One of the hackathon challenges was the combination of a spatial decomposition problem (from a national to district level estimates of TB) combined with a temporal forecast (projecting from 2010–2011 to 2018). While this was necessary to provide relevant information to NTP decision makers, it also added two layers of complexity for the modellers, each with their own theoretical and practical challenges. Spatial decomposition of survey data has known challenges, further compounded by the fact that TB is a rare and unevenly scattered attribute [1]. As a result, all models’ predictive power suffered from the following limitations: (1) data sparsity as a result of a limited number of clusters to base district-prevalence estimates (the 2010–2011 prevalence survey collected data from 95 [21] out of over 530 tehsils in the whole country [23]); (2) a small number of detected prevalent cases with over-dispersion in the distribution of clusters by case count (the mean number of bacteriologically positive cases was 3.3 per cluster with a standard deviation of 2.7 and 13/95 clusters with zero positive cases); and (3) extrapolation to areas where covariate data values fall outside the range observed in surveyed districts (the 95 survey clusters are in 68 unique districts whereas predictions were made for up to 136 districts). Moreover, both spatial and temporal forecasting rely on the strong assumption that the relationships observed in measured clusters and years (in our case 2010–2011) between TB estimates and covariates remain unchanged in non-measured clusters and future years (2018). However, there may be many violations to this assumption (migration patterns, consistency of quality of laboratory over time, lower TB bacteriology rate due to longer transport times, delays in transport, delays in testing, etc.).

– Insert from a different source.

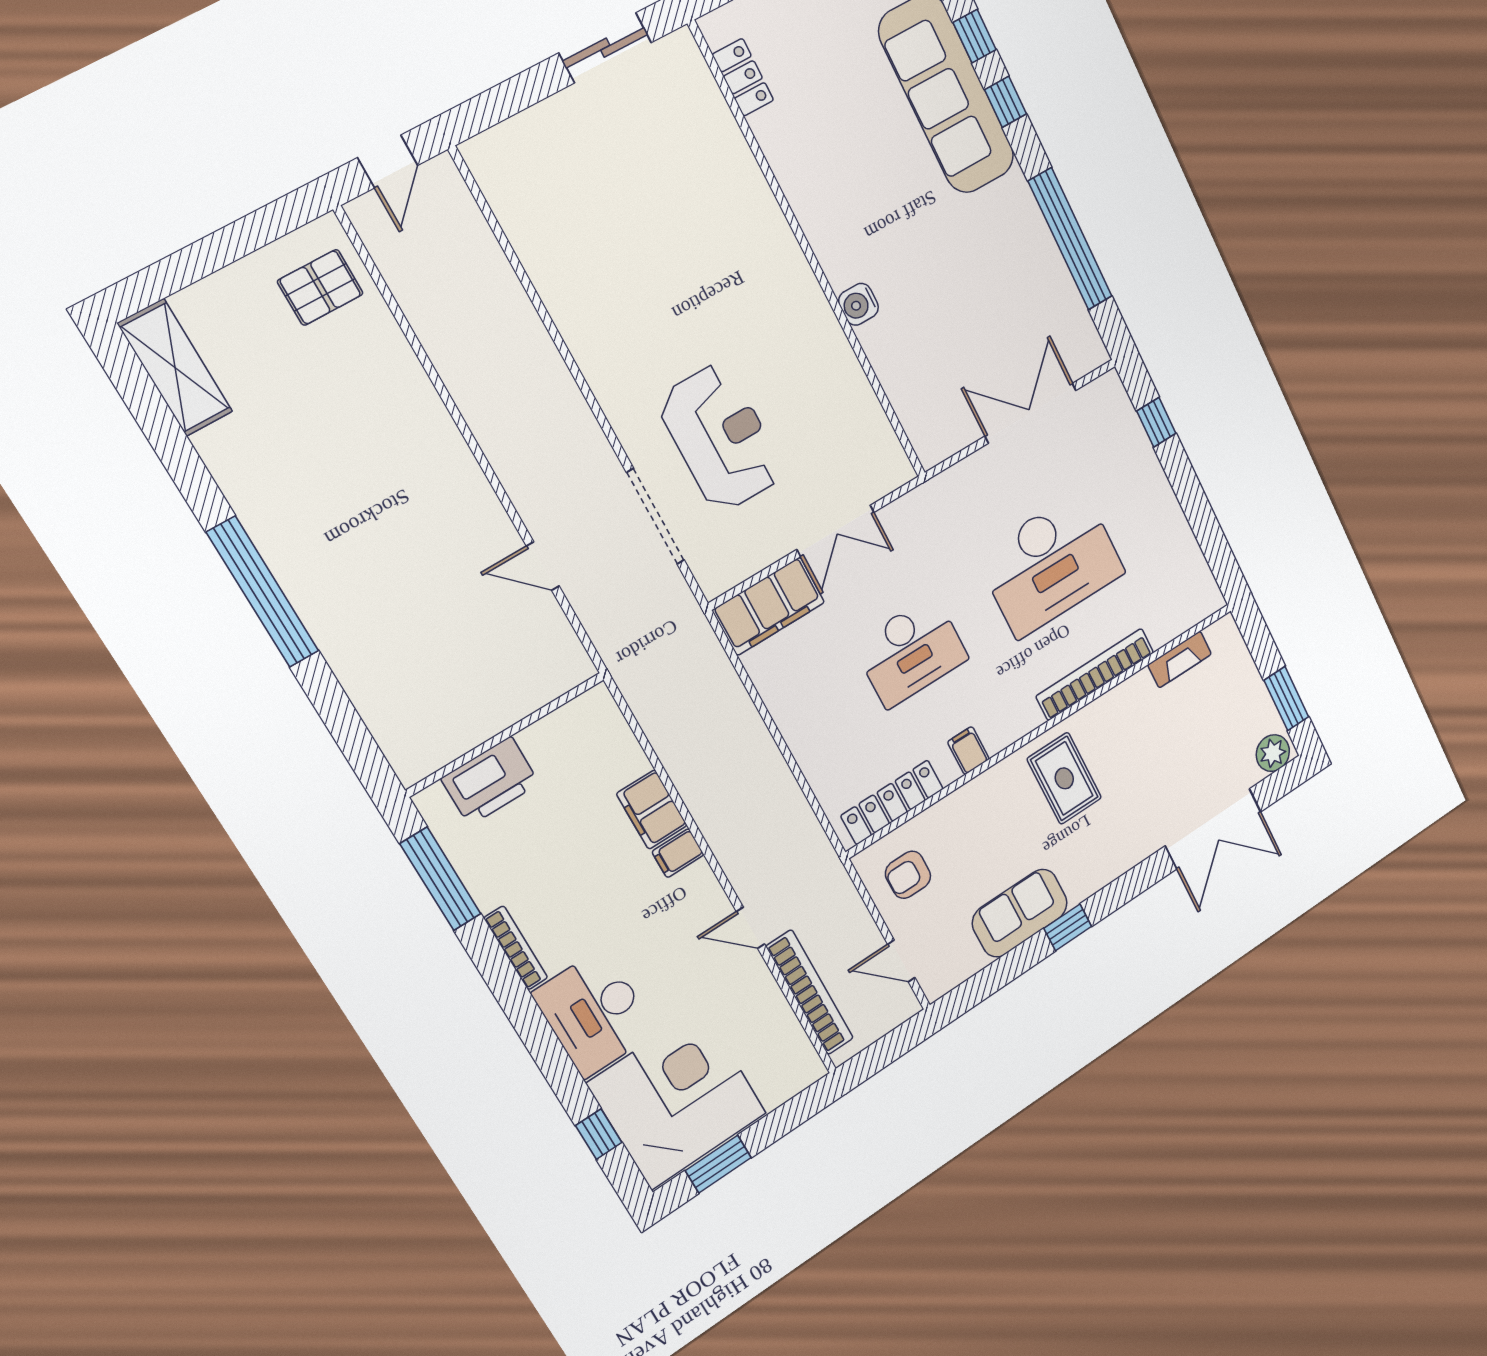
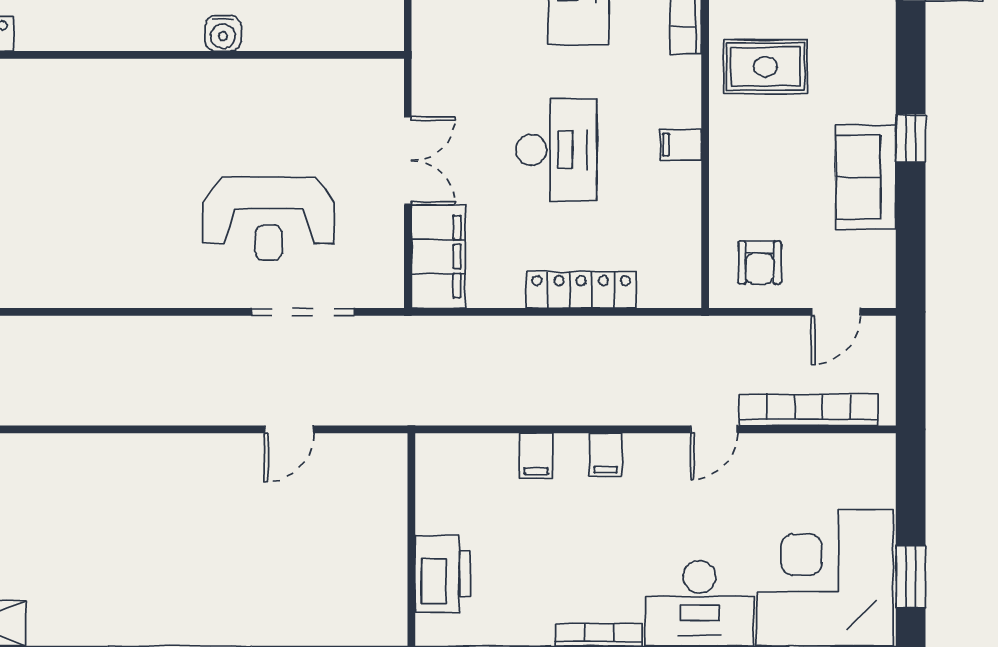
reception desk: (721, 438) -> (269, 219), turned 180
locker: (892, 802) -> (581, 290), moved, turned 90
filing cabinet: (652, 810) -> (536, 455), width x0.50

The hackathon modellers also faced a number of more practical challenges. First of all, it is important to acknowledge that modellers were given a short turnaround and developed the models with limited human resources. Second, they faced a number of difficulties of working with the prevalence survey raw data, with limited information on data management steps (including imputation) needed beyond what was described in the survey report and scientific publication [20,21]. However, TB survey data are recognized as difficult to analyse, as there always are missing data and patterns of missingness are often associated with the outcome of interest (prevalence). WHO provides ample guidance on strategies to deal with these issues [29], but the specific choices of the Pakistan TB prevalence survey analysts were not available to the hackathon modellers. This underscores the importance of implementing TB prevalence surveys with transparent and reproducible procedures for data management and data analyses as recommended by most good epidemiological practice guidelines, including recently developed guidelines specifically for global health [30]. All underlying programming code and data for the hackathon models are available on an open access Zenodo repository (see Data Availability Statement). We invite interested modellers to access the code and data to improve on our estimates—either with methodological advancements or by including new high-quality predictors of TB prevalence.

5. Conclusions

The TB hackathon provided a unique opportunity to compare different TB subnational prediction models, including novel modelling techniques which had never been applied in this domain before. The technical difficulty of the hackathon assignment highlighted the known challenges of satisfying stakeholder information needs (most recent district-wise estimates) while attempting to fit complex statistical methodologies (subnational decomposition and temporal forecast). The large heterogeneity between the various outputs serves as an important note of caution for the future production and use of granular predictive models of TB based on cross-sectional cluster-based prevalence survey data. Nevertheless, by soliciting and contrasting different methodologies for this challenging problem, the hackathon was successful in providing examples of a range of applications for modellers interested in further developing or refining their approaches to subnational disease modelling. Moreover, the NTP’s use and plans for these outputs shows that, limitations notwithstanding, they are valued by decision makers and planners.